In its place, the board adopted three categories of policies that employers can think of as being analogous to the green, yellow and red lights on a traffic signal.

  • One category are policies now deemed lawful if (i) the rule, when reasonably interpreted, does not prohibit or interfere with the exercise of NLRA rights; or (ii) the potential adverse impact on protected rights is outweighed by justifications associated with the rule. The new board held that rules prohibiting cameras or requiring civility fall into this category of rules.
  • The second category of rules are those that warrant individualized scrutiny in each case as to whether the rule would prohibit or interfere with NLRA rights, and if so, whether any adverse impact on NLRA-protected conduct is outweighed by legitimate justifications.
  • The third category of rules are those that the board will designate as unlawful to maintain because they would prohibit or limit NLRA-protected conduct, and the adverse impact on NLRA rights is not outweighed by justifications associated with the rule. The NLRB provided an example of such a rule as one that prohibits employees from discussing wages or benefits with each other.

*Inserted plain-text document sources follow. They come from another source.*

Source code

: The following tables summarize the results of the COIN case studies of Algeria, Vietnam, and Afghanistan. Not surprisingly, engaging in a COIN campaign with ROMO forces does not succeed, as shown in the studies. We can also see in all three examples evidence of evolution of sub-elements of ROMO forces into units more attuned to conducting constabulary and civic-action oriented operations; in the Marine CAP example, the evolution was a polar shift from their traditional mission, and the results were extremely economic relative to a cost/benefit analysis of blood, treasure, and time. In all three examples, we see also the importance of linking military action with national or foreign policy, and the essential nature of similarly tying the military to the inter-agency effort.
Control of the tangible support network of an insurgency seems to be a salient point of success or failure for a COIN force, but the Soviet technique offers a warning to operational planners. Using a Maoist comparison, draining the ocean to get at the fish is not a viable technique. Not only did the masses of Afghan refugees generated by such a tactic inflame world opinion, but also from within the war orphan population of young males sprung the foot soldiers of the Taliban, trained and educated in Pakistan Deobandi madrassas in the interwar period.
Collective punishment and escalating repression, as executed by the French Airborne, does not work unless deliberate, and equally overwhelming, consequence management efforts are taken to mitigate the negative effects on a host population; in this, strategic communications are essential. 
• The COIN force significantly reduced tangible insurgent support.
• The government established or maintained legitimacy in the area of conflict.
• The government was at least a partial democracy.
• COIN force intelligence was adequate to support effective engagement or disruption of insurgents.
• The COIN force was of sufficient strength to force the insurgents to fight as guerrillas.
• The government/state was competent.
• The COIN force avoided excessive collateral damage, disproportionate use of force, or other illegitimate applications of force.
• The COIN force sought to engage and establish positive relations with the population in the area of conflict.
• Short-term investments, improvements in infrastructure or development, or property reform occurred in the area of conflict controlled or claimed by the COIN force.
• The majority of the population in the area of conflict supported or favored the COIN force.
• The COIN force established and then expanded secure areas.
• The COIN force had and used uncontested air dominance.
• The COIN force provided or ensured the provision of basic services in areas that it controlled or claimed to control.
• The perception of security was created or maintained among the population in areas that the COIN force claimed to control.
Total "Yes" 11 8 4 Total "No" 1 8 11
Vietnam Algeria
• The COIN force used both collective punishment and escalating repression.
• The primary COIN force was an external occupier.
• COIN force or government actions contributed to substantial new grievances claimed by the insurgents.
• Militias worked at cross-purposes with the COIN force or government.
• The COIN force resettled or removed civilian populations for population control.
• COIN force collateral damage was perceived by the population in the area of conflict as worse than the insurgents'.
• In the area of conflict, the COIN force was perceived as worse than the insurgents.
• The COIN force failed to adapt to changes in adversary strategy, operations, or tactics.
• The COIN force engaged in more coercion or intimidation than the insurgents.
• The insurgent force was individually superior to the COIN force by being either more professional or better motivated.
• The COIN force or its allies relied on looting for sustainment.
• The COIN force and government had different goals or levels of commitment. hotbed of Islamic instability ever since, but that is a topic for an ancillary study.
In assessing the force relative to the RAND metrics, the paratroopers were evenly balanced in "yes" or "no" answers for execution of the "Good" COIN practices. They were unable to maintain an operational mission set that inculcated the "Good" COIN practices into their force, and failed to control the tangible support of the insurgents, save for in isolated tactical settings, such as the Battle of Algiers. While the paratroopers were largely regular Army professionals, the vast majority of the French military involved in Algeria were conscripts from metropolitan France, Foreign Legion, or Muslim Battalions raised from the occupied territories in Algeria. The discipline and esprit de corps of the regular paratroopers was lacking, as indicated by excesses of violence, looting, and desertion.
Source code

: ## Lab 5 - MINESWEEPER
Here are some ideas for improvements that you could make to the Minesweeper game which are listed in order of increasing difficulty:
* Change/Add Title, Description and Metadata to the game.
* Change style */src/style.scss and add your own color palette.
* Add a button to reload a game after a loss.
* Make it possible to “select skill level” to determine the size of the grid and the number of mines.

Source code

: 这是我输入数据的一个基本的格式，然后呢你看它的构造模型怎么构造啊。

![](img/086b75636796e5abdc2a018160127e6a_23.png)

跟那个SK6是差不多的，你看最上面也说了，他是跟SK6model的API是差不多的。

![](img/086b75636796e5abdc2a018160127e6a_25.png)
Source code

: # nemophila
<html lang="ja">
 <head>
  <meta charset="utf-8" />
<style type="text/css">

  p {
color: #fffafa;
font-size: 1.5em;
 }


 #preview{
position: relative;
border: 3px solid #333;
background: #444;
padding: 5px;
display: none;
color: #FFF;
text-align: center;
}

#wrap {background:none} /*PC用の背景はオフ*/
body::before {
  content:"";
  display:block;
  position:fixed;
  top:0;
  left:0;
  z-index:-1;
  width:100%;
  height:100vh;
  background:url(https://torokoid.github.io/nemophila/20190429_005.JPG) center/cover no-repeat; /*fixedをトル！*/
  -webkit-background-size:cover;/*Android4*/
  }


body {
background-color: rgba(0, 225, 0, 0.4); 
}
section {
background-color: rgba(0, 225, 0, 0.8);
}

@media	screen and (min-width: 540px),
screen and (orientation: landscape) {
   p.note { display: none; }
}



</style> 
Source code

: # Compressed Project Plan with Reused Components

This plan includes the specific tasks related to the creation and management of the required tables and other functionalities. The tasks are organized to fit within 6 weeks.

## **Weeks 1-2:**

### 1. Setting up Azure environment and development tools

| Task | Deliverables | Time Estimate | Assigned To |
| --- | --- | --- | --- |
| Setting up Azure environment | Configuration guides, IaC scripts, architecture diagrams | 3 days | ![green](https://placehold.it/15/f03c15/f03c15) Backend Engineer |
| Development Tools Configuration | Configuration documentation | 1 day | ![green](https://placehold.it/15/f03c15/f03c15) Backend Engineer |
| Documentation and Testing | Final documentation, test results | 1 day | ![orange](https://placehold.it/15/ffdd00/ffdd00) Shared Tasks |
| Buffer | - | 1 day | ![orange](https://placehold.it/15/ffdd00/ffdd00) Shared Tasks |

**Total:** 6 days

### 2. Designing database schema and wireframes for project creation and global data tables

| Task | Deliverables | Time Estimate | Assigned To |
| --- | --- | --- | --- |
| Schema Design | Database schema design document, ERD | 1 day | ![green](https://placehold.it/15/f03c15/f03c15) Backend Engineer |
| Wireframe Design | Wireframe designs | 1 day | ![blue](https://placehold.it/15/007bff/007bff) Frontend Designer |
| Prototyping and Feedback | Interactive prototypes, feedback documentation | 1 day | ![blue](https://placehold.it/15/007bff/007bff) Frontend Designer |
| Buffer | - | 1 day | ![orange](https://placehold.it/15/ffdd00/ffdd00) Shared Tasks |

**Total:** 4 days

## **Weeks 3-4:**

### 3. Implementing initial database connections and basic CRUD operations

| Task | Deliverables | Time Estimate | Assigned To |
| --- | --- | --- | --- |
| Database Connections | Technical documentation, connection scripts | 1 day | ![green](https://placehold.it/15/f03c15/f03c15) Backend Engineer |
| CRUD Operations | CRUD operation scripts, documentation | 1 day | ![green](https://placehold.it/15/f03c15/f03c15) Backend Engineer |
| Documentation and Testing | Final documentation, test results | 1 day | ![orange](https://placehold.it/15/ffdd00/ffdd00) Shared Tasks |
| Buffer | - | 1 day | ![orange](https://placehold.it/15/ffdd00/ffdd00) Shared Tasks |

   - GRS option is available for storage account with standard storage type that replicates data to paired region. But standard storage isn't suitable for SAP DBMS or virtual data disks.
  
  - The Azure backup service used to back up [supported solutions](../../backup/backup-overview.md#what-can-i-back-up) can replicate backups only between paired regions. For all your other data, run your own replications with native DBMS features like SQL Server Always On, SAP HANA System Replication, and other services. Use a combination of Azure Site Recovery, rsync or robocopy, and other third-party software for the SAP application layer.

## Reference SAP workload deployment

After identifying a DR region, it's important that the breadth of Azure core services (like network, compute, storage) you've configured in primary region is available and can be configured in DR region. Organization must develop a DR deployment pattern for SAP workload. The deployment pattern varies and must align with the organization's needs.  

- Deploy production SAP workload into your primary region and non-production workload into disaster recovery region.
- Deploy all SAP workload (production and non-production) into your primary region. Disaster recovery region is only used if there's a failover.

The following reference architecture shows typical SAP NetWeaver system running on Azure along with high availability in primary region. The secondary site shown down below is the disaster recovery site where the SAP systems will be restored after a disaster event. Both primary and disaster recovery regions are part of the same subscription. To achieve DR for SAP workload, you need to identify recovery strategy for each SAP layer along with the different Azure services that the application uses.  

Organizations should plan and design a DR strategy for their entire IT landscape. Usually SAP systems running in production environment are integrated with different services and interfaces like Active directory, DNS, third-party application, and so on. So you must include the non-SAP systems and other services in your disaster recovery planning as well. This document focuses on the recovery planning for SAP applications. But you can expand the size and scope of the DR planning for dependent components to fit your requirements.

Thus, while some rules would be unlawful to maintain, for many rules that are designed to make for an orderly workplace, the board took away the threat of violation for merely maintaining a rule if its application did not implicate NLRA rights.

Also on Thursday, the board did away with the 2015 Browning-Ferris joint employer test that created potential liability for companies because of the actions of their sub-contractors because they maintained “indirect control” over the contractor or had unexercised or routine authority over that contractor. This decision had created much consternation for franchisors, but had implications in the economy as a whole. In its place, the board restored the test that had been in place prior to Browning-Ferris.

Friday, Dec. 15

On Friday, a 3-2 decision overruled a 2016 test that obligated an employer to provide a union with the opportunity to bargain over changes in working conditions that were consistent with past practice or if they were done under a management rights clause. Returning to the standard established by a line of cases dating back to 1964, the NLRB held that actions do not constitute a change if they are similar in kind and degree with an established past practice consisting of comparable unilateral actions. The board also held this principle applies regardless of whether (i) a collective bargaining agreement (CBA) was in effect when the past practice was created, and (ii) no CBA existed when the disputed actions were taken. Finally, the NLRB ruled such actions consistent with an established practice do not constitute a change requiring bargaining merely because they may involve some degree of discretion.

Next, the board issued a 3-2 decision over-ruling the 2011 so-called “micro-unit” rule which allowed unions to pick off small groups of employees where those employees shared an “overwhelming community of interests” even where other employees shared sufficient community of interests to be included in the bargaining unit under the standards used by the NLRB from 1935 to 2011.

This flurry of activity, while a good start, will likely take a pause because the Republican majority on the NLRB will take a hiatus now that Chairman Miscimarra’s term has expired. This will result in a 2-2 board until President Trump’s next appointment.

In the meantime, NLRB General Counsel Peter Robb has announced an agenda of items he wants to review and have the NLRB reconsider. This agenda announced on Dec. 1. This agenda announced at least 26 different Obama-era decisions that the general counsel wants to reconsider as well as holding out the possibility of other changes in the law.

So while the NLRB ended 2017 with a strong move toward returning to the standards that pre-dated the Obama administration, it is likely that this is just the beginning.